Tem havido recuperação notável no que se refere ao investimento e às publicações. Mas em relação à produção de patentes os valores são de tal forma reduzidos que se impõem medidas que possam inverter a situação, nomeadamente:
- O aumento substancial das despesas públicas com I & D;
- O aumento da proporção do financiamento público da investigação no sector privado(1);
- A dotação pública de um verdadeiro fundo de capital de risco;
- A concentração das instituições públicas de investigação em grandes centros a articular com as grandes empresas(2).
- A inclusão da produção de patentes e das actividades empresariais nos factores de promoção na carreira docente do ensino superior e dos investigadores.
- A reconstituição dos órgãos técnicos e científicos do Estado.

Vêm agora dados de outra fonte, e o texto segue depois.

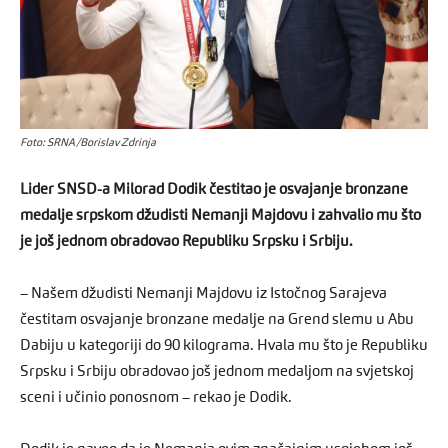
Foto: SRNA/Borislav Zdrinja
Lider SNSD-a Milorad Dodik čestitao je osvajanje bronzane
medalje srpskom džudisti Nemanji Majdovu i zahvalio mu što
je još jednom obradovao Republiku Srpsku i Srbiju.
– Našem džudisti Nemanji Majdovu iz Istočnog Sarajeva
čestitam osvajanje bronzane medalje na Grend slemu u Abu
Dabiju u kategoriji do 90 kilograma. Hvala mu što je Republiku
Srpsku i Srbiju obradovao još jednom medaljom na svjetskoj
sceni i učinio ponosnom – rekao je Dodik.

Tendo em atenção a fraca presença de grandes empresas e o insucesso da experiência do sector privado na área da investigação, o investimento massivo de investimento público impõe-se.
Se optássemos por investir o valor dos encargos públicos que a alta velocidade ferroviária vai trazer anualmente às contas públicas – cerca de 1,5 % do PIB – poderíamos a partir de 2015 ter uma proporção do PIB afecto á ciência e investigação da ordem dos 3%. Trata-se de um valor próximo do verificado nos países mais avançados. Se ao mesmo tempo esta realocação do investimento fosse acompanhada das apropriadas mediadas de organização(3) e de incentivo aos agentes poderíamos talvez deixar de nos envergonharmos com os fracos resultados do nosso aparelho de ciência e tecnologia .
(1) A proporção de I & D privada financiada pelo Estado tem vindo a diminuir: passou de 9,5% em 1997 a 4,2% em 2007.
(2) Apesar da formidável taxa deformação de doutores estes, são em grande proporção contratados pelo sector público, em especial em actividades de docência. Em Portugal, em 2006, cerca de 94% dos doutores trabalhavam no ensino superior e no Estado, contra, por exemplo, 55% na Bélgica e 42% na Áustria. A proporção de I & D privada financiada pelo Estado passou de 9,5% em 1997 a 4,2% em 2007.
(3) Entre estas deveria ter um papel central a reconstituição dos órgãos técnicos e científicos do Estado o que permitiria enormes poupanças dos gastos externos em estudos que caberia, em grande parte, produzir internamente.